Delusions seem to entertain him.

The part of everything that is so scary for me is that we never know when he will blow. He has NEVER, not even one time, called me to say "Hey, I am really bothered by this. Is this a good time to talk or can we get together to talk?" Never.

He will rant and rave about how I am "angry" at him when I am not in the slightest even thinking of him, much less upset with him. He just explodes. Then, like a true difficult child, he is done and we should tell him how sorry we are and make nice.

I just remembered something from MY childhood. My paternal Gpa was an alcoholic. When bro and I were very young my mother told him that if he EVER had a drink around us he would never see us kids again. Period. Gpa became very mean, esp verbally, when he was drunk. (Or so I have been told.) Gpa did NOT drink around us because he believed my mom would do it.

This is not any different. If she tries to say it is, well, I will have to point this out. She may say that my bro isn't drinking so it is different, but it isn't.

Jess was finally able to verbalize that while what bro says really hurts, it is the way he blows up out of the clear blue sky and will physically prevent others from leaving until he is done berating them. I am not surprised that this is the part that scares her the most, but I am proud of her for being able to say what the main trigger of her fear and panic is.
 

trinityroyal

Well-Known Member
he blows up out of the clear blue sky and will physically prevent others from leaving until he is done berating them..

Susie, that's simply terrible. And unacceptable. Neither you nor your husband nor your children should be subject to that.
Domestic violence resource materials identify preventing you from leaving to get to a place of safety as one of the criteria to determine whether you're being abused.

Honestly, I don't know that a long explanation to your mother will make any difference in the way she views the situation. You do not need to justify your actions to her, nor do you need her permission or "blessing" to take the steps you're taking. You're protecting yourself and your children, and that takes priority over everything else.

I'm glad that you're able to distance yourself from it somewhat and see the situation clearly for what it is. And I'm sorry your bro is such an idiot.

Hugs.
 

Shari

IsItFridayYet?
I hope he threw out the old locks and has to go dig thru this week's trash collection at the county dump to find them.

The only response I'd have to the folks about it is a copy of the letter when they ask what happened. I'd say nothing more.

Hugs.
 

klmno

Active Member
The part of everything that is so scary for me is that we never know when he will blow.

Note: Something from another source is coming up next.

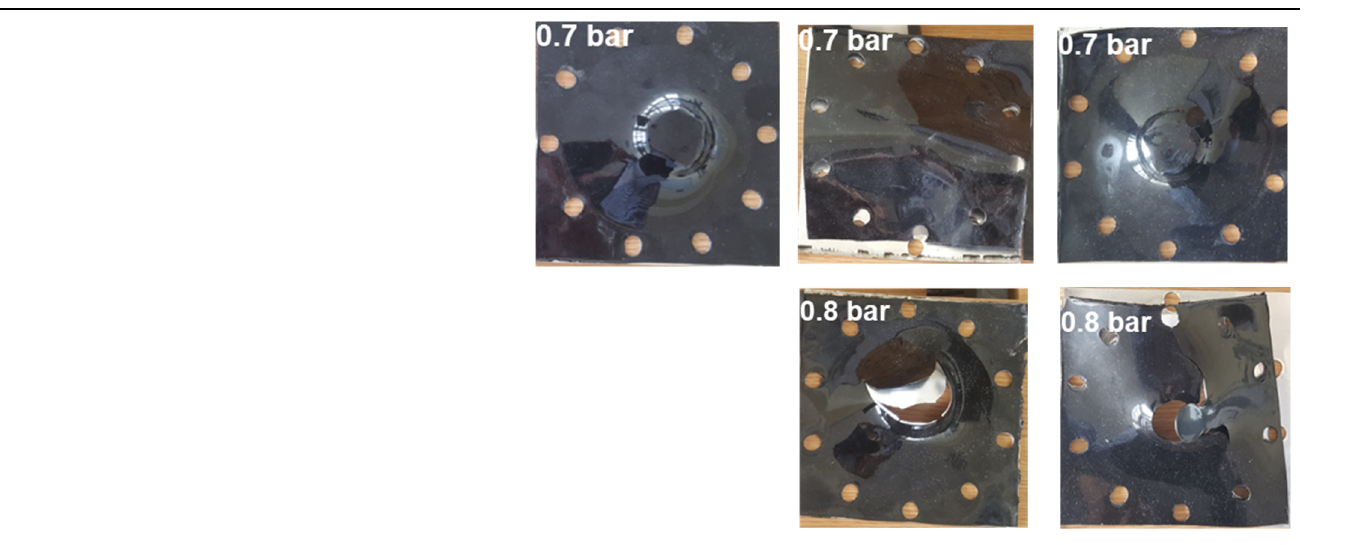
Figure 10. Maximum force values obtained during the impact tests with Hopkinson bar.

He has NEVER, not even one time, called me to say "Hey, I am really bothered by this. Is this a good time to talk or can we get together to talk?" Never.

He will rant and rave about how I am "angry" at him when I am not in the slightest even thinking of him, much less upset with him. He just explodes. Then, like a true difficult child, he is done and we should tell him how sorry we are and make nice.

This is so much like my bro, it's frightening. Just remember- it won't just be you because it's his sense of entitlement- not any "problem" you have or anything you are doing or not doing. This became more than obvious to me when my bro was trying to get custody of my son, made issue with the GAL and judge that he "deserved" to have phone contact with difficult child, then yelled at difficult child time and time again when he got that phone contact- and yelling about how stupid it was for difficult child to not want to live with him, that I didn't love difficult child, and koi like that. Be patient- I do undwerstand how hard that is- but the truth will come out eventually.

Not to hijack your thread, but this (along with the fears of molestation) is why I blow when someone even suggests difficult child going to live with my bro.